Solution \begin{align} &&&& 5x^3+10x^2-75x &= 0 &&&&& \quad \small \color{#5fa2ce} {\text{Original equation}}\\ &&&& 5x(x^2 + 2x -15) &= 0 &&&&& \quad \small \color{#5fa2ce} {\text{Factor the GCF of }5x}\\ &&&& 5x(x+5)(x-3) &= 0 &&&&& \quad \small \color{#5fa2ce} {\text{Factor the trinomial}}\\ \\ 5x &= 0 & \text{ or } && x+5 &= 0 & \text{ or } && x-3 &= 0 & \quad \small \color{#5fa2ce} {\text{Apply Zero-Product Property}}\\ x &= 0 & \text{ or } && x &= -5 & \text{ or } && x &= 3 & \quad \small \color{#5fa2ce} {\text{Solve each equation}} \end{align}

The solutions are \(x=0\), \(x=-5\) 3and \(x=3\).
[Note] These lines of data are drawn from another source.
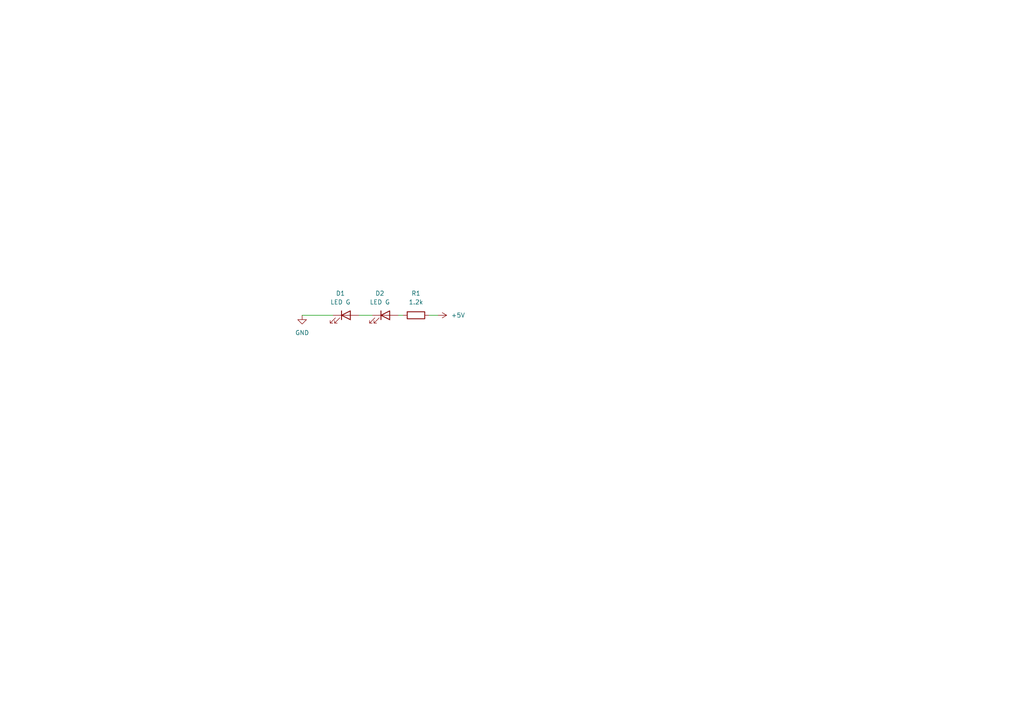
<source format=kicad_sch>
(kicad_sch (version 20230121) (generator eeschema)

  (uuid 491235ba-679f-4c2e-b874-d0879204a107)

  (paper "A4")

  


  (wire (pts (xy 104.14 91.44) (xy 107.95 91.44))
    (stroke (width 0) (type default))
    (uuid 36387691-0232-4643-ae34-244506ec5182)
  )
  (wire (pts (xy 115.57 91.44) (xy 116.84 91.44))
    (stroke (width 0) (type default))
    (uuid 466e337d-6f0e-4437-a63c-671ba9f0873d)
  )
  (wire (pts (xy 87.63 91.44) (xy 96.52 91.44))
    (stroke (width 0) (type default))
    (uuid 5d938e33-deca-42e8-b269-4b801a2f196f)
  )
  (wire (pts (xy 124.46 91.44) (xy 127 91.44))
    (stroke (width 0) (type default))
    (uuid bf769def-703a-46b4-abcc-1ee9c82dfd84)
  )

  (symbol (lib_id "Device:R") (at 120.65 91.44 90) (unit 1)
    (in_bom yes) (on_board yes) (dnp no)
    (uuid 01382380-d33d-4758-bfa5-5fd657303f70)
    (property "Reference" "R1" (at 120.65 85.09 90)
      (effects (font (size 1.27 1.27)))
    )
    (property "Value" "1.2k" (at 120.65 87.63 90)
      (effects (font (size 1.27 1.27)))
    )
    (property "Footprint" "Resistor_THT:R_Axial_DIN0207_L6.3mm_D2.5mm_P7.62mm_Horizontal" (at 120.65 93.218 90)
      (effects (font (size 1.27 1.27)) hide)
    )
    (property "Datasheet" "~" (at 120.65 91.44 0)
      (effects (font (size 1.27 1.27)) hide)
    )
    (pin "1" (uuid 18fbee62-d652-48f2-a061-bcf2d072980d))
    (pin "2" (uuid b87d584a-b99a-4b33-85cd-f448c9e0b60b))
    (instances
      (project "ibf_pcb_project"
        (path "/491235ba-679f-4c2e-b874-d0879204a107"
          (reference "R1") (unit 1)
        )
      )
    )
  )

  (symbol (lib_id "Device:LED") (at 111.76 91.44 0) (unit 1)
    (in_bom yes) (on_board yes) (dnp no) (fields_autoplaced)
    (uuid 26d23d08-2930-4db8-9282-9052fa1bb7f0)
    (property "Reference" "D2" (at 110.1725 85.09 0)
      (effects (font (size 1.27 1.27)))
    )
    (property "Value" "LED G" (at 110.1725 87.63 0)
      (effects (font (size 1.27 1.27)))
    )
    (property "Footprint" "LED_THT:LED_D3.0mm" (at 111.76 91.44 0)
      (effects (font (size 1.27 1.27)) hide)
    )
    (property "Datasheet" "~" (at 111.76 91.44 0)
      (effects (font (size 1.27 1.27)) hide)
    )
    (pin "1" (uuid 6b3c0e86-775d-4dde-9044-d98b92ee4d09))
    (pin "2" (uuid 898576d5-f4b0-4cc6-97ee-6c614a891cc5))
    (instances
      (project "ibf_pcb_project"
        (path "/491235ba-679f-4c2e-b874-d0879204a107"
          (reference "D2") (unit 1)
        )
      )
    )
  )

  (symbol (lib_id "power:GND") (at 87.63 91.44 0) (unit 1)
    (in_bom yes) (on_board yes) (dnp no) (fields_autoplaced)
    (uuid b0454776-bf1a-4d6d-94f8-a245b3b0248a)
    (property "Reference" "#PWR01" (at 87.63 97.79 0)
      (effects (font (size 1.27 1.27)) hide)
    )
    (property "Value" "GND" (at 87.63 96.52 0)
      (effects (font (size 1.27 1.27)))
    )
    (property "Footprint" "" (at 87.63 91.44 0)
      (effects (font (size 1.27 1.27)) hide)
    )
    (property "Datasheet" "" (at 87.63 91.44 0)
      (effects (font (size 1.27 1.27)) hide)
    )
    (pin "1" (uuid 6f61a572-35d0-41f6-9427-12bda1e18cf3))
    (instances
      (project "ibf_pcb_project"
        (path "/491235ba-679f-4c2e-b874-d0879204a107"
          (reference "#PWR01") (unit 1)
        )
      )
    )
  )

  (symbol (lib_id "Device:LED") (at 100.33 91.44 0) (unit 1)
    (in_bom yes) (on_board yes) (dnp no) (fields_autoplaced)
    (uuid bca97538-d70a-4143-98df-1dc23662293a)
    (property "Reference" "D1" (at 98.7425 85.09 0)
      (effects (font (size 1.27 1.27)))
    )
    (property "Value" "LED G" (at 98.7425 87.63 0)
      (effects (font (size 1.27 1.27)))
    )
    (property "Footprint" "LED_THT:LED_D3.0mm" (at 100.33 91.44 0)
      (effects (font (size 1.27 1.27)) hide)
    )
    (property "Datasheet" "~" (at 100.33 91.44 0)
      (effects (font (size 1.27 1.27)) hide)
    )
    (pin "1" (uuid cba5b2f6-075a-4c58-957f-1c414583effd))
    (pin "2" (uuid e420665f-b500-4158-b0e7-736db38d1f71))
    (instances
      (project "ibf_pcb_project"
        (path "/491235ba-679f-4c2e-b874-d0879204a107"
          (reference "D1") (unit 1)
        )
      )
    )
  )

  (symbol (lib_id "power:+5V") (at 127 91.44 270) (unit 1)
    (in_bom yes) (on_board yes) (dnp no) (fields_autoplaced)
    (uuid be77401d-e4f6-4780-aa90-9351a0a14ede)
    (property "Reference" "#PWR02" (at 123.19 91.44 0)
      (effects (font (size 1.27 1.27)) hide)
    )
    (property "Value" "+5V" (at 130.81 91.44 90)
      (effects (font (size 1.27 1.27)) (justify left))
    )
    (property "Footprint" "" (at 127 91.44 0)
      (effects (font (size 1.27 1.27)) hide)
    )
    (property "Datasheet" "" (at 127 91.44 0)
      (effects (font (size 1.27 1.27)) hide)
    )
    (pin "1" (uuid 2f8725ea-70ec-46b9-80b2-13c7deacbbf6))
    (instances
      (project "ibf_pcb_project"
        (path "/491235ba-679f-4c2e-b874-d0879204a107"
          (reference "#PWR02") (unit 1)
        )
      )
    )
  )

  (sheet_instances
    (path "/" (page "1"))
  )
)

</source>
We now have a process for trying to solve an equation by factoring. Here's a summary of the steps:

Steps for Solving Factorable Equations

Set Up: Use addition and/or subtraction to move all terms to one side of the equation so the equation is equal to zero.
Factor: Factor the expression.
Zero-Product Property: Set each factor equal to zero separately.
Solve: Solve for the variable in each equation from step 3.

Conclusion

In the last two sections we've greatly expanded the type and variety of equations we can solve, but we're not done yet. There's one final tool we need to add, and that will come in the next section.